Federal district courts saw 27% fewer civil cases filed at 344,567. The report points out that a large number of those filings stemmed from large Florida multidistrict litigation over earplug product liability in which the Northern District of Florida consolidated more than 202,814 filings in 2020 and 83,654 filings in 2021. Excluding the earplug MDL, the number of cases fell only slightly by 3%, according to the report. 

The types of cases filed in federal district courts changed in the 2020 term, according to the report data. 
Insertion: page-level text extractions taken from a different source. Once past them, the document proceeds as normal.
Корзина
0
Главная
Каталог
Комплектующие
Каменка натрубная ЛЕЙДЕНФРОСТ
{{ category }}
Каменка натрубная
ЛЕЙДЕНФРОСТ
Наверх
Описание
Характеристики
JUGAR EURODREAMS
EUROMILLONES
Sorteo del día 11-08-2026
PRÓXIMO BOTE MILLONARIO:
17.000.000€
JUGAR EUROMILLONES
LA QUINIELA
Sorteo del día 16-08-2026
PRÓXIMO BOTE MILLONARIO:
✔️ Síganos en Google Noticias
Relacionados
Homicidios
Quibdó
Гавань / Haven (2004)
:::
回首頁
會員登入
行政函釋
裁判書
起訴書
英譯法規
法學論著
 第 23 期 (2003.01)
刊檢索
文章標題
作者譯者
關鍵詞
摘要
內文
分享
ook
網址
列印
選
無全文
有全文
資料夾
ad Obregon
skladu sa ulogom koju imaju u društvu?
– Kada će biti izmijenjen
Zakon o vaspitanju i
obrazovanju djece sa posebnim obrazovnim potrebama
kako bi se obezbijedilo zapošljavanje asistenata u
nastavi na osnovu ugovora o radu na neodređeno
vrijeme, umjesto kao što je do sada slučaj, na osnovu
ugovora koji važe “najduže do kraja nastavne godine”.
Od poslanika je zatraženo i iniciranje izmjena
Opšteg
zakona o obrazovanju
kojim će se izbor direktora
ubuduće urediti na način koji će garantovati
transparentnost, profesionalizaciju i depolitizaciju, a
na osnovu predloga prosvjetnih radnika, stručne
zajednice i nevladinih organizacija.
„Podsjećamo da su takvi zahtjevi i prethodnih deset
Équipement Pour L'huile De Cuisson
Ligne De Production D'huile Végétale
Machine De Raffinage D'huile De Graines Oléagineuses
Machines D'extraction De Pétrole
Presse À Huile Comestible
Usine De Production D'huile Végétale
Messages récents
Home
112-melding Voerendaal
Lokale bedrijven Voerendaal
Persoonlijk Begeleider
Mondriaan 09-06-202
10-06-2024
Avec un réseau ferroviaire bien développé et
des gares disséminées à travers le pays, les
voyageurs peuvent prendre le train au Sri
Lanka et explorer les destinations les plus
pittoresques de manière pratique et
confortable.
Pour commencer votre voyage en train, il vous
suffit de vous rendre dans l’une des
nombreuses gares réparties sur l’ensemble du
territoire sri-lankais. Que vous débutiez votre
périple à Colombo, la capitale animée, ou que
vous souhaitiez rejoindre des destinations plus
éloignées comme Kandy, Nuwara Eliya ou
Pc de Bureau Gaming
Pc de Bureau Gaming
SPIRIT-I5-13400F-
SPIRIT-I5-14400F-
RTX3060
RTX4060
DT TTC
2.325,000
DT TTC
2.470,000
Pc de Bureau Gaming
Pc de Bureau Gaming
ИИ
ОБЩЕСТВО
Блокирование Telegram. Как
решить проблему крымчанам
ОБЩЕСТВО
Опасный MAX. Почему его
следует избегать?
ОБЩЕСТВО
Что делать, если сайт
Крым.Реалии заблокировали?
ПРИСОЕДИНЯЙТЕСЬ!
Disputes between citizens in different states fell by 41% and personal injury cases dropped 45%, which the report notes is “mainly because of the MDL cases included in these categories.” 

The number of cases naming the U.S. as a defendant dropped by 11%, mostly as a result of fewer prisoner petitions, according to the report. Cases with the U.S. as a plaintiff fell by 4%, which the report notes is an extended trend from the 2020 report that saw a 16% decrease caused by “fewer new actions related to defaulted student loans”  

The country’s 90 bankruptcy courts saw 29% fewer filings than the previous year, keeping with a 44% decrease recorded in the 2019 term. “The reduction is primarily attributable to the COVID-19 pandemic in the form of state lockdown orders that decreased personal expenditures, new and increased government benefit payments and moratoriums on evictions and certain foreclosures,” the report explained. 

Out of the 434,540 bankruptcy filings in the 2020 term, the vast majority (96%) were consumer petitions. In the 2020 term, filings by consumers fell by 28%, petitions by businesses fell 28%, Chapter 7 petitions fell by 24%, Chapter 11 petitions fell by 31% and Chapter 13 fell by 39%.